The understanding of autism, they say, has evolved “from a narrowly defined clinical picture to a spectrum of conditions of uncertain similarity.” They warn that this blurring of the line could potentially make it more difficult to study the disorder.
Mottron said the criteria for a diagnosis have become “trivial,” including a child’s lack of friends or a dislike of haircuts or tags on clothing.
He said the research points to a rampant problem of overdiagnosis that he blames on schools, doctors and parents alike. He goes so far as to suggest that a diagnosis can work in a school’s or parent’s best interest by making them eligible for extra help and funding that they may otherwise not receive.
“Right now, a diagnosis of autism is what allows one to get services in schools,” he said. “When you have an autism diagnosis, you have much greater chances of getting all kinds of extra things compared to another condition — which is total nonsense, because the need for services is independent from a diagnosis.”

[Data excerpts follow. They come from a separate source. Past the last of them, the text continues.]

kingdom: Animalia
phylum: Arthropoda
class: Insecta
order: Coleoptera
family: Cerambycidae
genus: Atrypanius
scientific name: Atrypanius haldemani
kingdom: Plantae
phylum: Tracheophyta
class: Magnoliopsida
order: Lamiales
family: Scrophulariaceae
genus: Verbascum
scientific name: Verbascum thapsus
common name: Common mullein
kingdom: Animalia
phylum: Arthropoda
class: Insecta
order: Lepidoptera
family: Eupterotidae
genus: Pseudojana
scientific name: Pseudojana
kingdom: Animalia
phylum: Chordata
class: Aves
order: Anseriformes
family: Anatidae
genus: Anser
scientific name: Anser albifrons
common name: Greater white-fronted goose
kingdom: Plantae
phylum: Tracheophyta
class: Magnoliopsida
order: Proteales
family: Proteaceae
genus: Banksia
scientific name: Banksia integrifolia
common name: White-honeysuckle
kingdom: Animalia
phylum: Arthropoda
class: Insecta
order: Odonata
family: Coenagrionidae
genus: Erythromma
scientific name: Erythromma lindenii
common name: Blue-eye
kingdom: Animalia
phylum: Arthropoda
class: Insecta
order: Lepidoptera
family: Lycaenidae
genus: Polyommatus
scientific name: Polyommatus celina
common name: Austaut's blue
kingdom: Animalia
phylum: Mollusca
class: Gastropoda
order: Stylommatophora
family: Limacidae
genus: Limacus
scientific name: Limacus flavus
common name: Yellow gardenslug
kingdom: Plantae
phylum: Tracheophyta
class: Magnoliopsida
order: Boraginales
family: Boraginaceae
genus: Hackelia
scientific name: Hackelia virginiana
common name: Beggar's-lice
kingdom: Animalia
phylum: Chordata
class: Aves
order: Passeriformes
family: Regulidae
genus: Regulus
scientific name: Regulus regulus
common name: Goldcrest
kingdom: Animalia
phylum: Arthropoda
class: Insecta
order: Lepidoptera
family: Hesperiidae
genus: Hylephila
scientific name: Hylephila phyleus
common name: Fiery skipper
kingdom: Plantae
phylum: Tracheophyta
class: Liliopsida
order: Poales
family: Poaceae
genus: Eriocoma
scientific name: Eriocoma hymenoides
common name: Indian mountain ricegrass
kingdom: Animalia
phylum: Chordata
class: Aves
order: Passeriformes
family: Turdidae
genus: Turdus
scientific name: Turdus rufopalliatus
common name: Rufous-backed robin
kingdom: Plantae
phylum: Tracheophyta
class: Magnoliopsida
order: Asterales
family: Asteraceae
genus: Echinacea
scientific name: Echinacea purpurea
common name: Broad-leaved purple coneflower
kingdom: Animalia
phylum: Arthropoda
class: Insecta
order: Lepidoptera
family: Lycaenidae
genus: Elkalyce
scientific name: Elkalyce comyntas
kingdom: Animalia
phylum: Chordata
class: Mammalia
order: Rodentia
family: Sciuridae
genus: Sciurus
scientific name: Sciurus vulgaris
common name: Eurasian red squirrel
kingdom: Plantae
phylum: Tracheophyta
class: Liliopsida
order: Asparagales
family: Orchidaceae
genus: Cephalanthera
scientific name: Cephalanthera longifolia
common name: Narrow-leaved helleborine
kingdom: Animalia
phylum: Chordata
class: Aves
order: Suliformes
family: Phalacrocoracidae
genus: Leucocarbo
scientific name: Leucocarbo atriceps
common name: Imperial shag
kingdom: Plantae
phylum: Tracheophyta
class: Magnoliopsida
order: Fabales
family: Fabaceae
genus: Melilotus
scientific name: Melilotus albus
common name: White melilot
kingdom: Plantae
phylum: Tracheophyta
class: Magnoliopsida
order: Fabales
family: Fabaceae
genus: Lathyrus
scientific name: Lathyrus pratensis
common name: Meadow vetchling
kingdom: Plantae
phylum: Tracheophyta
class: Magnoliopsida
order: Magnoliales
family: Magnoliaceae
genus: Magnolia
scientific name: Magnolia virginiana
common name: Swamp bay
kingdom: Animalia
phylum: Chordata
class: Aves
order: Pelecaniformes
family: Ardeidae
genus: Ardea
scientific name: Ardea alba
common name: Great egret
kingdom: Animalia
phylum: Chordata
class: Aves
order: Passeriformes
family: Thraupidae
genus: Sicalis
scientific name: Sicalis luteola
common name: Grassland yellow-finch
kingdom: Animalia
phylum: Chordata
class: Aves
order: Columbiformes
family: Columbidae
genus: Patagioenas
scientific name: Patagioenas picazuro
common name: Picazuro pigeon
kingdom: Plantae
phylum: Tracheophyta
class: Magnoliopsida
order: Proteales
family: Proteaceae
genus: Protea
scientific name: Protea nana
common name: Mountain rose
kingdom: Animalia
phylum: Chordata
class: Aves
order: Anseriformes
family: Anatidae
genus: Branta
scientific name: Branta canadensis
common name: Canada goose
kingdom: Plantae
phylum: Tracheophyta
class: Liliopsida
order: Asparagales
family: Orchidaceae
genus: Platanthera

Mottron acknowledged that the situation is complicated because mild forms of autism do exist. However, he noted that having certain autistic traits isn’t the same as having autism and said it’s “fundamental” for medical professionals to move beyond a simple checklist of symptoms before issuing a diagnosis.
He said the potential for misdiagnosis is problematic in many ways, including the risk of children receiving the wrong treatment.
“The people who are diagnosed as autistic when they aren’t often have problems, but they’re not the same ones,” he said.
He said the cost of specialized services for autism are high, and too many diagnosed children can spread resources too thin, meaning those who need them most don’t get enough.